Maintenance of genomic integrity is completed in the ultimate step of DNA replication and repair transactions when eukaryotic ATP-dependant DNA ligases seal DNA nicks. Ligation is a three step reaction involving (1) adenylation of a ligase active site lysine, (2) transadenylation of DNA 5′-phosphate, and (3) phosphodiester bond formation with AMP release
1,2. When ligases engage nicks harboring DNA-distorting adducts and DNA repair metabolites, including common products of abundant cellular oxidative DNA damage
3, ligation can fail at the last step, leaving 5′-adenylated DNA termini. DNA 5′-adenylation must then be reversed to prevent persistent DNA single strand breaks (SSBs) and genome instability
3,4,5. Aprataxin (Aptx) proofreads DNA ligase errors to restore ligatable DNA 5′-phosphates via a poorly understood DNA 5′-AMP hydrolase activity
3,4,5 ().
The importance of Aptx DNA processing functions in mammals is underscored by the fact that mutations in human Aprataxin (
APTX) are linked to the autosomal recessive neurological disorders Ataxia with Oculomoter Apraxia 1 (AOA1)
6,7, Ataxia with coenzyme Q10 (coQ10) deficiency
8, and additional syndromes clinically overlapping with multiple system atrophy (MSA)

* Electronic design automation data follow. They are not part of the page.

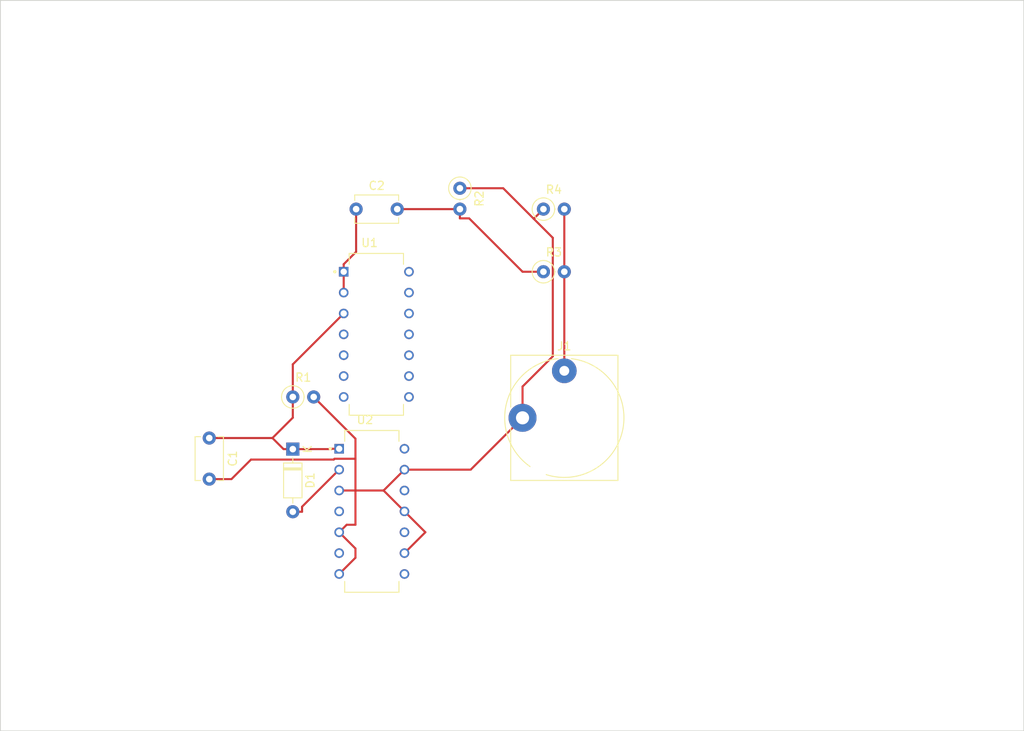
<source format=kicad_pcb>
(kicad_pcb (version 20221018) (generator pcbnew)

  (general
    (thickness 1.6)
  )

  (paper "A4")
  (layers
    (0 "F.Cu" signal)
    (31 "B.Cu" signal)
    (32 "B.Adhes" user "B.Adhesive")
    (33 "F.Adhes" user "F.Adhesive")
    (34 "B.Paste" user)
    (35 "F.Paste" user)
    (36 "B.SilkS" user "B.Silkscreen")
    (37 "F.SilkS" user "F.Silkscreen")
    (38 "B.Mask" user)
    (39 "F.Mask" user)
    (40 "Dwgs.User" user "User.Drawings")
    (41 "Cmts.User" user "User.Comments")
    (42 "Eco1.User" user "User.Eco1")
    (43 "Eco2.User" user "User.Eco2")
    (44 "Edge.Cuts" user)
    (45 "Margin" user)
    (46 "B.CrtYd" user "B.Courtyard")
    (47 "F.CrtYd" user "F.Courtyard")
    (48 "B.Fab" user)
    (49 "F.Fab" user)
    (50 "User.1" user)
    (51 "User.2" user)
    (52 "User.3" user)
    (53 "User.4" user)
    (54 "User.5" user)
    (55 "User.6" user)
    (56 "User.7" user)
    (57 "User.8" user)
    (58 "User.9" user)
  )

  (setup
    (pad_to_mask_clearance 0)
    (pcbplotparams
      (layerselection 0x00010fc_ffffffff)
      (plot_on_all_layers_selection 0x0000000_00000000)
      (disableapertmacros false)
      (usegerberextensions false)
      (usegerberattributes true)
      (usegerberadvancedattributes true)
      (creategerberjobfile true)
      (dashed_line_dash_ratio 12.000000)
      (dashed_line_gap_ratio 3.000000)
      (svgprecision 4)
      (plotframeref false)
      (viasonmask false)
      (mode 1)
      (useauxorigin false)
      (hpglpennumber 1)
      (hpglpenspeed 20)
      (hpglpendiameter 15.000000)
      (dxfpolygonmode true)
      (dxfimperialunits true)
      (dxfusepcbnewfont true)
      (psnegative false)
      (psa4output false)
      (plotreference true)
      (plotvalue true)
      (plotinvisibletext false)
      (sketchpadsonfab false)
      (subtractmaskfromsilk false)
      (outputformat 1)
      (mirror false)
      (drillshape 1)
      (scaleselection 1)
      (outputdirectory "")
    )
  )

  (net 0 "")

  (footprint "Resistor_THT:R_Axial_DIN0207_L6.3mm_D2.5mm_P2.54mm_Vertical" (layer "F.Cu") (at 129.54 101.6))

  (footprint "Capacitor_THT:C_Disc_D5.1mm_W3.2mm_P5.00mm" (layer "F.Cu") (at 137.24 78.74))

  (footprint "Diode_THT:D_DO-35_SOD27_P7.62mm_Horizontal" (layer "F.Cu") (at 129.54 107.95 -90))

  (footprint "CD40106BE:DIP794W45P254L1969H508Q14" (layer "F.Cu") (at 139.15 115.525))

  (footprint "Resistor_THT:R_Axial_DIN0207_L6.3mm_D2.5mm_P2.54mm_Vertical" (layer "F.Cu") (at 149.86 76.2 -90))

  (footprint "Capacitor_THT:C_Disc_D5.1mm_W3.2mm_P5.00mm" (layer "F.Cu") (at 119.38 106.6 -90))

  (footprint "Connector_Audio:Jack_6.35mm_Neutrik_NJ2FD-V_Vertical" (layer "F.Cu") (at 162.56 98.42))

  (footprint "Resistor_THT:R_Axial_DIN0207_L6.3mm_D2.5mm_P2.54mm_Vertical" (layer "F.Cu") (at 160.02 78.74))

  (footprint "Resistor_THT:R_Axial_DIN0207_L6.3mm_D2.5mm_P2.54mm_Vertical" (layer "F.Cu") (at 160.02 86.36))

  (footprint "TL074CN:DIP794W45P254L1969H508Q14" (layer "F.Cu") (at 139.7 93.98))

  (gr_rect (start 93.98 53.34) (end 218.44 142.24)
    (stroke (width 0.1) (type default)) (fill none) (layer "Edge.Cuts") (tstamp e3344dd8-f1da-48f5-b206-675b318e17c0))

  (segment (start 134.62 109.116) (end 137.056 109.116) (width 0.25) (layer "F.Cu") (net 0) (tstamp 009193b1-bfd7-4803-b357-87190cace3cd))
  (segment (start 128.413 107.95) (end 127.063 106.6) (width 0.25) (layer "F.Cu") (net 0) (tstamp 0575a34e-d677-4c76-bb0a-fa54945b8c88))
  (segment (start 158.844 79.9159) (end 161.159 82.231) (width 0.25) (layer "F.Cu") (net 0) (tstamp 08cb320c-0761-47bf-9d27-6ba03efb2efe))
  (segment (start 157.48 86.36) (end 160.02 86.36) (width 0.25) (layer "F.Cu") (net 0) (tstamp 10039c1f-fe28-4e7e-a802-8012c4813168))
  (segment (start 119.38 111.6) (end 122.08 111.6) (width 0.25) (layer "F.Cu") (net 0) (tstamp 1317bda9-c37a-4012-9d04-6d78bafd6192))
  (segment (start 127.063 106.6) (end 119.38 106.6) (width 0.25) (layer "F.Cu") (net 0) (tstamp 14680df7-6439-4bad-b207-51a0ceb2eee6))
  (segment (start 137.056 109.116) (end 134.62 109.116) (width 0.25) (layer "F.Cu") (net 0) (tstamp 183ac274-8b0e-48e0-88e6-0d68ed9d4359))
  (segment (start 137.16 121.165) (end 137.16 120.045) (width 0.25) (layer "F.Cu") (net 0) (tstamp 1eae9932-0b61-483c-8f06-e34b85a22eec))
  (segment (start 143.12 120.605) (end 145.66 118.065) (width 0.25) (layer "F.Cu") (net 0) (tstamp 1fe55229-a106-49bb-94c3-87be9870f145))
  (segment (start 137.24 83.9381) (end 137.24 78.74) (width 0.25) (layer "F.Cu") (net 0) (tstamp 2189816f-e873-48a8-880f-3f98f2557ec8))
  (segment (start 157.48 100.334) (end 157.48 104.14) (width 0.25) (layer "F.Cu") (net 0) (tstamp 29fb48df-3e15-4e7d-b571-94206073c27c))
  (segment (start 134.516 109.22) (end 134.62 109.116) (width 0.25) (layer "F.Cu") (net 0) (tstamp 2a784584-9e2d-47e9-9fb2-ea6df63976c0))
  (segment (start 130.667 115.57) (end 130.667 114.958) (width 0.25) (layer "F.Cu") (net 0) (tstamp 302d3ff6-67cb-4ad4-be33-de45cc029dcf))
  (segment (start 149.86 76.2) (end 155.1281 76.2) (width 0.25) (layer "F.Cu") (net 0) (tstamp 38610fba-269d-4ed0-9b30-e73438aedf4a))
  (segment (start 149.86 78.74) (end 149.86 79.8669) (width 0.25) (layer "F.Cu") (net 0) (tstamp 48927aac-0b7b-4d03-a930-b43dd34592b3))
  (segment (start 150.9869 79.8669) (end 149.86 79.8669) (width 0.25) (layer "F.Cu") (net 0) (tstamp 4d039ebb-48fb-4603-8bfc-31f5d19dda50))
  (segment (start 127.063 106.6) (end 129.54 104.123) (width 0.25) (layer "F.Cu") (net 0) (tstamp 4e4d35e6-2011-49f8-92f9-5d92ae6f7d47))
  (segment (start 143.12 115.525) (end 140.58 112.985) (width 0.25) (layer "F.Cu") (net 0) (tstamp 52add33c-5310-4af7-86df-d2dee0841984))
  (segment (start 160.02 78.74) (end 158.844 79.9159) (width 0.25) (layer "F.Cu") (net 0) (tstamp 567c17eb-b0a7-46d6-bfa4-add088247f95))
  (segment (start 137.16 109.22) (end 137.16 112.985) (width 0.25) (layer "F.Cu") (net 0) (tstamp 593315b9-5a9e-4b5e-ad4e-f3b893f4b8b6))
  (segment (start 129.54 104.123) (end 129.54 101.6) (width 0.25) (layer "F.Cu") (net 0) (tstamp 637548ef-1012-4d29-8e27-d29e3bdb0f45))
  (segment (start 137.056 109.116) (end 137.16 109.116) (width 0.25) (layer "F.Cu") (net 0) (tstamp 637d8387-1d0e-4ae9-aefb-314dea836e04))
  (segment (start 135.73 86.36) (end 135.73 85.4481) (width 0.25) (layer "F.Cu") (net 0) (tstamp 63e7a2aa-a7d3-4a16-bb84-f9de663f21d1))
  (segment (start 129.54 115.57) (end 130.667 115.57) (width 0.25) (layer "F.Cu") (net 0) (tstamp 6d17815f-f062-4d7d-885f-763fa4200a2a))
  (segment (start 135.18 123.145) (end 137.16 121.165) (width 0.25) (layer "F.Cu") (net 0) (tstamp 717c3f9f-0bbc-43ba-bead-e3884dd9c7cc))
  (segment (start 134.223 107.95) (end 129.54 107.95) (width 0.25) (layer "F.Cu") (net 0) (tstamp 730e36b2-6a13-4f3c-a2f2-e695f80d0df6))
  (segment (start 137.16 106.68) (end 137.16 109.116) (width 0.25) (layer "F.Cu") (net 0) (tstamp 7549090c-340c-4c1e-9bba-123de457ac86))
  (segment (start 135.18 107.905) (end 134.268 107.905) (width 0.25) (layer "F.Cu") (net 0) (tstamp 7b1a79d6-42e6-444f-86fd-49295384f541))
  (segment (start 137.16 109.22) (end 137.056 109.116) (width 0.25) (layer "F.Cu") (net 0) (tstamp 7bad67ae-1caf-4aa3-8167-58bcc64eddbc))
  (segment (start 137.16 112.985) (end 135.18 112.985) (width 0.25) (layer "F.Cu") (net 0) (tstamp 7d317e83-6065-419d-98fa-52fac6cbce22))
  (segment (start 162.56 78.74) (end 162.56 86.36) (width 0.25) (layer "F.Cu") (net 0) (tstamp 83042e15-4f46-44a7-a9a8-6848b1f7e43a))
  (segment (start 129.54 107.95) (end 128.413 107.95) (width 0.25) (layer "F.Cu") (net 0) (tstamp 85745963-ba70-4c22-b288-f74536f8d95b))
  (segment (start 161.159 82.231) (end 161.159 96.6544) (width 0.25) (layer "F.Cu") (net 0) (tstamp 8838ddd0-37d1-4ed2-ba66-f84c7f2dbed1))
  (segment (start 151.175 110.445) (end 143.12 110.445) (width 0.25) (layer "F.Cu") (net 0) (tstamp 883d65d0-13d3-40f8-9711-89221405ab3c))
  (segment (start 124.46 109.22) (end 134.516 109.22) (width 0.25) (layer "F.Cu") (net 0) (tstamp 8c98fe48-0c5f-457b-af62-b410698aab5f))
  (segment (start 137.16 117.153) (end 136.092 117.153) (width 0.25) (layer "F.Cu") (net 0) (tstamp 8d7aa14a-94df-4fda-a590-09f9f7537700))
  (segment (start 155.1281 76.2) (end 158.844 79.9159) (width 0.25) (layer "F.Cu") (net 0) (tstamp 96e21477-3bfa-4a11-ab0a-f5ab5051ac09))
  (segment (start 157.48 104.14) (end 151.175 110.445) (width 0.25) (layer "F.Cu") (net 0) (tstamp 9f74c6ab-1eb4-4c0a-924a-f54f1731f7d4))
  (segment (start 130.667 114.958) (end 135.18 110.445) (width 0.25) (layer "F.Cu") (net 0) (tstamp a4a3d1ef-5800-4b9c-b2ab-5d10592b9a45))
  (segment (start 136.092 117.153) (end 135.18 118.065) (width 0.25) (layer "F.Cu") (net 0) (tstamp b592ce3e-041b-44c6-92f5-272302cbe729))
  (segment (start 137.16 109.116) (end 137.16 109.22) (width 0.25) (layer "F.Cu") (net 0) (tstamp b6e4d9d2-6350-4717-9d0c-eeac2ea73502))
  (segment (start 132.08 101.6) (end 137.16 106.68) (width 0.25) (layer "F.Cu") (net 0) (tstamp b90e5220-95ee-4646-b417-33903813859d))
  (segment (start 143.12 110.445) (end 140.58 112.985) (width 0.25) (layer "F.Cu") (net 0) (tstamp ba59577f-714a-44c4-8cb6-b2d07add9012))
  (segment (start 161.159 96.6544) (end 157.48 100.334) (width 0.25) (layer "F.Cu") (net 0) (tstamp c1d04ca8-b96c-4a24-bec9-9c15f8216355))
  (segment (start 135.73 88.9) (end 135.73 86.36) (width 0.25) (layer "F.Cu") (net 0) (tstamp c2655e3b-73f3-4fde-a72e-829b271d973f))
  (segment (start 135.73 91.44) (end 129.54 97.63) (width 0.25) (layer "F.Cu") (net 0) (tstamp cb71da8f-7e2e-4515-a6c8-2ca8fae565e9))
  (segment (start 145.66 118.065) (end 143.12 115.525) (width 0.25) (layer "F.Cu") (net 0) (tstamp ccc0a740-21e5-4ade-a2b8-08e38e40a7dc))
  (segment (start 134.268 107.905) (end 134.223 107.95) (width 0.25) (layer "F.Cu") (net 0) (tstamp cdb1a2a2-af40-4240-996a-623527ba86e8))
  (segment (start 162.56 98.42) (end 162.56 86.36) (width 0.25) (layer "F.Cu") (net 0) (tstamp d6661bd3-f145-424c-a722-7b778ce092cc))
  (segment (start 135.73 85.4481) (end 137.24 83.9381) (width 0.25) (layer "F.Cu") (net 0) (tstamp db51af7d-fd70-4f6f-87f0-57c904e8ba09))
  (segment (start 140.58 112.985) (end 137.16 112.985) (width 0.25) (layer "F.Cu") (net 0) (tstamp e1bfa5f3-6a48-483e-9f58-d1fec281a5ce))
  (segment (start 122.08 111.6) (end 124.46 109.22) (width 0.25) (layer "F.Cu") (net 0) (tstamp e2e53813-b86a-400d-b22c-be5ce79da4f7))
  (segment (start 129.54 97.63) (end 129.54 101.6) (width 0.25) (layer "F.Cu") (net 0) (tstamp ebe1aa51-84b7-4fa9-bfd1-e225ba52a783))
  (segment (start 137.16 120.045) (end 135.18 118.065) (width 0.25) (layer "F.Cu") (net 0) (tstamp ec93e6c9-0cbd-4b9a-a6bf-f552f769aad2))
  (segment (start 142.24 78.74) (end 149.86 78.74) (width 0.25) (layer "F.Cu") (net 0) (tstamp ed9cca77-dfb7-40c6-891c-a241212ba76c))
  (segment (start 157.48 86.36) (end 150.9869 79.8669) (width 0.25) (layer "F.Cu") (net 0) (tstamp f145a8e8-a36e-403a-984c-081bfd61aee6))
  (segment (start 137.16 112.985) (end 137.16 117.153) (width 0.25) (layer "F.Cu") (net 0) (tstamp f90bc24c-87c3-4a67-b0f3-6e8c0ea1b824))
  (segment (start 137.16 109.116) (end 137.16 109.22) (width 0.25) (layer "F.Cu") (net 0) (tstamp fa8bcb65-c524-4df9-940f-c853f9a165bb))

  (zone (net 0) (net_name "") (layer "B.Cu") (tstamp b244feb1-b3d6-4693-8f2a-b3f3b634bfab) (name "b") (hatch edge 0.5)
    (connect_pads (clearance 0))
    (min_thickness 0.25) (filled_areas_thickness no)
    (keepout (tracks not_allowed) (vias not_allowed) (pads not_allowed) (copperpour allowed) (footprints allowed))
    (fill (thermal_gap 0.5) (thermal_bridge_width 0.5))
    (polygon
      (pts
        (xy 93.98 53.34)
        (xy 93.98 142.24)
        (xy 218.44 142.24)
        (xy 218.44 53.34)
      )
    )
  )
)

</source>
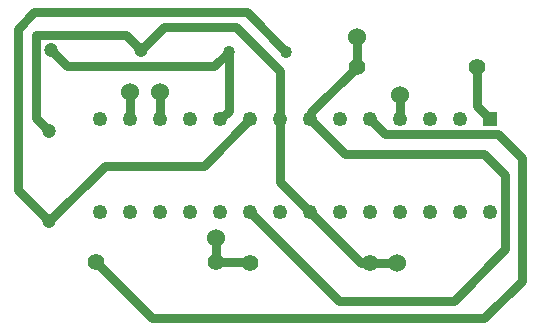
<source format=gbr>
G04*
G04 #@! TF.GenerationSoftware,Altium Limited,Altium Designer,22.4.2 (48)*
G04*
G04 Layer_Physical_Order=2*
G04 Layer_Color=16711680*
%FSLAX44Y44*%
%MOMM*%
G71*
G04*
G04 #@! TF.SameCoordinates,BDD24D00-A3F0-4FE7-AA0F-EC7639B0A0CE*
G04*
G04*
G04 #@! TF.FilePolarity,Positive*
G04*
G01*
G75*
%ADD19C,1.4000*%
%ADD20C,1.5240*%
%ADD21C,1.0300*%
%ADD22C,1.2000*%
%ADD23C,1.2500*%
%ADD24R,1.2500X1.2500*%
%ADD25C,0.8000*%
D19*
X400050Y227330D02*
D03*
X298450D02*
D03*
X208280Y60960D02*
D03*
X309880D02*
D03*
X77470Y62230D02*
D03*
X179070D02*
D03*
D20*
Y82550D02*
D03*
X335280Y203200D02*
D03*
X332740Y60960D02*
D03*
X132080Y205740D02*
D03*
X106680D02*
D03*
X298450Y252730D02*
D03*
D21*
X239030Y240030D02*
D03*
X190230D02*
D03*
D22*
X115570Y241300D02*
D03*
X39370D02*
D03*
X38100Y172720D02*
D03*
Y96520D02*
D03*
D23*
X411480Y104140D02*
D03*
X386080D02*
D03*
X360680D02*
D03*
X335280D02*
D03*
X309880D02*
D03*
X284480D02*
D03*
X259080D02*
D03*
X233680D02*
D03*
X208280D02*
D03*
X182880D02*
D03*
X157480D02*
D03*
X132080D02*
D03*
X106680D02*
D03*
X81280D02*
D03*
Y182880D02*
D03*
X106680D02*
D03*
X132080D02*
D03*
X157480D02*
D03*
X182880D02*
D03*
X208280D02*
D03*
X233680D02*
D03*
X259080D02*
D03*
X284480D02*
D03*
X309880D02*
D03*
X335280D02*
D03*
X360680D02*
D03*
X386080D02*
D03*
D24*
X411480D02*
D03*
D25*
X288290Y153670D02*
X406146D01*
X424434Y135382D01*
X259080Y182880D02*
X288290Y153670D01*
X208280Y104140D02*
X283210Y29210D01*
X381000D02*
X424434Y72644D01*
X283210Y29210D02*
X381000D01*
X418084Y169926D02*
X438150Y149860D01*
Y45974D02*
Y149860D01*
X406400Y14224D02*
X438150Y45974D01*
X11430Y123190D02*
X38100Y96520D01*
X11430Y259334D02*
X25400Y273304D01*
X11430Y123190D02*
Y259334D01*
X205386Y62230D02*
X206656Y60960D01*
X208280D01*
X179070Y62230D02*
X205386D01*
X259941Y183741D02*
Y188821D01*
X259080Y182880D02*
X259941Y183741D01*
Y188821D02*
X298450Y227330D01*
X233680Y129540D02*
Y182880D01*
Y129540D02*
X259080Y104140D01*
X115570Y241300D02*
X135128Y260858D01*
X196342D01*
X233680Y223520D01*
Y182880D02*
Y223520D01*
X102870Y254000D02*
X115570Y241300D01*
X26670Y254000D02*
X102870D01*
X26670Y184150D02*
Y254000D01*
Y184150D02*
X38100Y172720D01*
X400050Y194310D02*
Y227330D01*
Y194310D02*
X411480Y182880D01*
X177784Y227584D02*
X190230Y240030D01*
X53086Y227584D02*
X177784D01*
X39370Y241300D02*
X53086Y227584D01*
X190230Y190230D02*
Y240030D01*
X182880Y182880D02*
X190230Y190230D01*
X205756Y273304D02*
X239030Y240030D01*
X25400Y273304D02*
X205756D01*
X424434Y72644D02*
Y135382D01*
X309880Y182880D02*
X322834Y169926D01*
X418084D01*
X125476Y14224D02*
X406400D01*
X77470Y62230D02*
X125476Y14224D01*
X302260Y60960D02*
X309880D01*
X259080Y104140D02*
X302260Y60960D01*
X179070Y62230D02*
Y82550D01*
X168910Y143510D02*
X208280Y182880D01*
X85090Y143510D02*
X168910D01*
X38100Y96520D02*
X85090Y143510D01*
X298450Y227330D02*
Y252730D01*
X106680Y182880D02*
Y205740D01*
X132080Y182880D02*
Y205740D01*
X309880Y60960D02*
X332740D01*
X335280Y182880D02*
Y203200D01*
M02*

</source>
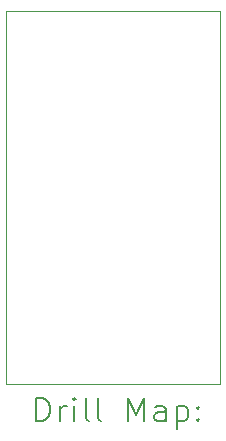
<source format=gbr>
%TF.GenerationSoftware,KiCad,Pcbnew,7.0.9*%
%TF.CreationDate,2024-01-18T21:49:33+01:00*%
%TF.ProjectId,pcb-design,7063622d-6465-4736-9967-6e2e6b696361,rev?*%
%TF.SameCoordinates,Original*%
%TF.FileFunction,Drillmap*%
%TF.FilePolarity,Positive*%
%FSLAX45Y45*%
G04 Gerber Fmt 4.5, Leading zero omitted, Abs format (unit mm)*
G04 Created by KiCad (PCBNEW 7.0.9) date 2024-01-18 21:49:33*
%MOMM*%
%LPD*%
G01*
G04 APERTURE LIST*
%ADD10C,0.100000*%
%ADD11C,0.200000*%
G04 APERTURE END LIST*
D10*
X14066100Y-11896100D02*
X15877500Y-11896100D01*
X15877500Y-15052700D01*
X14066100Y-15052700D01*
X14066100Y-11896100D01*
D11*
X14321877Y-15369184D02*
X14321877Y-15169184D01*
X14321877Y-15169184D02*
X14369496Y-15169184D01*
X14369496Y-15169184D02*
X14398067Y-15178708D01*
X14398067Y-15178708D02*
X14417115Y-15197755D01*
X14417115Y-15197755D02*
X14426639Y-15216803D01*
X14426639Y-15216803D02*
X14436162Y-15254898D01*
X14436162Y-15254898D02*
X14436162Y-15283469D01*
X14436162Y-15283469D02*
X14426639Y-15321565D01*
X14426639Y-15321565D02*
X14417115Y-15340612D01*
X14417115Y-15340612D02*
X14398067Y-15359660D01*
X14398067Y-15359660D02*
X14369496Y-15369184D01*
X14369496Y-15369184D02*
X14321877Y-15369184D01*
X14521877Y-15369184D02*
X14521877Y-15235850D01*
X14521877Y-15273946D02*
X14531401Y-15254898D01*
X14531401Y-15254898D02*
X14540924Y-15245374D01*
X14540924Y-15245374D02*
X14559972Y-15235850D01*
X14559972Y-15235850D02*
X14579020Y-15235850D01*
X14645686Y-15369184D02*
X14645686Y-15235850D01*
X14645686Y-15169184D02*
X14636162Y-15178708D01*
X14636162Y-15178708D02*
X14645686Y-15188231D01*
X14645686Y-15188231D02*
X14655210Y-15178708D01*
X14655210Y-15178708D02*
X14645686Y-15169184D01*
X14645686Y-15169184D02*
X14645686Y-15188231D01*
X14769496Y-15369184D02*
X14750448Y-15359660D01*
X14750448Y-15359660D02*
X14740924Y-15340612D01*
X14740924Y-15340612D02*
X14740924Y-15169184D01*
X14874258Y-15369184D02*
X14855210Y-15359660D01*
X14855210Y-15359660D02*
X14845686Y-15340612D01*
X14845686Y-15340612D02*
X14845686Y-15169184D01*
X15102829Y-15369184D02*
X15102829Y-15169184D01*
X15102829Y-15169184D02*
X15169496Y-15312041D01*
X15169496Y-15312041D02*
X15236162Y-15169184D01*
X15236162Y-15169184D02*
X15236162Y-15369184D01*
X15417115Y-15369184D02*
X15417115Y-15264422D01*
X15417115Y-15264422D02*
X15407591Y-15245374D01*
X15407591Y-15245374D02*
X15388543Y-15235850D01*
X15388543Y-15235850D02*
X15350448Y-15235850D01*
X15350448Y-15235850D02*
X15331401Y-15245374D01*
X15417115Y-15359660D02*
X15398067Y-15369184D01*
X15398067Y-15369184D02*
X15350448Y-15369184D01*
X15350448Y-15369184D02*
X15331401Y-15359660D01*
X15331401Y-15359660D02*
X15321877Y-15340612D01*
X15321877Y-15340612D02*
X15321877Y-15321565D01*
X15321877Y-15321565D02*
X15331401Y-15302517D01*
X15331401Y-15302517D02*
X15350448Y-15292993D01*
X15350448Y-15292993D02*
X15398067Y-15292993D01*
X15398067Y-15292993D02*
X15417115Y-15283469D01*
X15512353Y-15235850D02*
X15512353Y-15435850D01*
X15512353Y-15245374D02*
X15531401Y-15235850D01*
X15531401Y-15235850D02*
X15569496Y-15235850D01*
X15569496Y-15235850D02*
X15588543Y-15245374D01*
X15588543Y-15245374D02*
X15598067Y-15254898D01*
X15598067Y-15254898D02*
X15607591Y-15273946D01*
X15607591Y-15273946D02*
X15607591Y-15331088D01*
X15607591Y-15331088D02*
X15598067Y-15350136D01*
X15598067Y-15350136D02*
X15588543Y-15359660D01*
X15588543Y-15359660D02*
X15569496Y-15369184D01*
X15569496Y-15369184D02*
X15531401Y-15369184D01*
X15531401Y-15369184D02*
X15512353Y-15359660D01*
X15693305Y-15350136D02*
X15702829Y-15359660D01*
X15702829Y-15359660D02*
X15693305Y-15369184D01*
X15693305Y-15369184D02*
X15683782Y-15359660D01*
X15683782Y-15359660D02*
X15693305Y-15350136D01*
X15693305Y-15350136D02*
X15693305Y-15369184D01*
X15693305Y-15245374D02*
X15702829Y-15254898D01*
X15702829Y-15254898D02*
X15693305Y-15264422D01*
X15693305Y-15264422D02*
X15683782Y-15254898D01*
X15683782Y-15254898D02*
X15693305Y-15245374D01*
X15693305Y-15245374D02*
X15693305Y-15264422D01*
M02*

</source>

9. AOA1 cells amass DNA damage with exposure to oxidative stress
5,10 or treatment with the topoismerase poison and anti-cancer drug camptothecin
11. Further evidence that budding
12 and fission yeast
13 Aptx homolog mutants confer clastogen sensitivity underlines conserved ancient Aptx DNA damage repair functions. It is hypothesized that Aptx dysfunction causes accumulation of DNA-adenylates in AOA1 patient cells, results in persistent DNA single strand breaks, and impacts the transcription apparatus
3,14,15. Both missense and truncating Aptx substitutions are linked to neurodegeneration, but how Aptx is inactivated by mutation remains unclear.
The Aptx catalytic domain is homologous to the histidine triad (HIT) family of nucleotide hydrolases and transferases
16,17. Biochemical studies support a 2-step Aptx catalytic mechanism with formation of a covalent AMP-enzyme intermediate, and disruption of DNA base-pairing proximal to the 5′-adenylate
18. Mammalian Aptx FHA domain phosphorylation-dependent protein-protein interactions with Xrcc1
19, Xrcc4
19 and MDC1
20 implicate the Aptx DNA-deadenylase action in multiple DNA repair pathways, including base excision repair (BER), single strand break repair (SSBR) and DNA double strand break repair (DSBR). Thus, Aptx repairs abortive ligation products in the context of varied DNA architectures. Aptx processes 5′-adenylated blunt and nicked DNA substrates with comparable efficiency
15 and DNaseI protection mapping of Aptx bound to adenylated and non-adenylated gapped substrates show very similar footprints, and are characterized by marked DNA binding asymmetry about the 5′-adenylation site
18. In these studies, DNA contacts are mediated almost entirely to the duplex DNA downstream of the 5′-adenylate (10-11bp of duplex downstream of a 1-base gap bearing a 5′-adenylate, and 2-3 bases of ssDNA upstream of the gap. So, critical determinants of DNA binding and catalysis involve a DNA-end interaction. A putative Aptx Zn-binding domain confers substrate interaction specificity for 5′-adenylated nicked or DNA end polynucleotide substrates
18. However, how Aptx sees adenylated nicks or DNA ends through a common dsDNA binding mode, accesses the 5′-AMP lesion, and drives direct enzymatic reversal of ligation errors remains ill-defined due to the absence of protein or protein-nucleic acid complex structural information for any Aptx homolog.
To clarify Aptx mechanism and provide insights into how Aptx is inactivated in disease, we report structural and biochemical characterizations of a Schizosaccharomyces Pombe (S. pombe) Aptx–DNA–AMP–Zn complex. Our results capture a molecular snapshot defining the salient features of the Aptx DNA-processing mechanism, provide a structural paradigm for DNA damage sensing and processing by DNA-nick and -end cleansing enzymes in the DNA damage response, and establish a molecular platform for understanding Aptx mutations in neurodegenerative disease.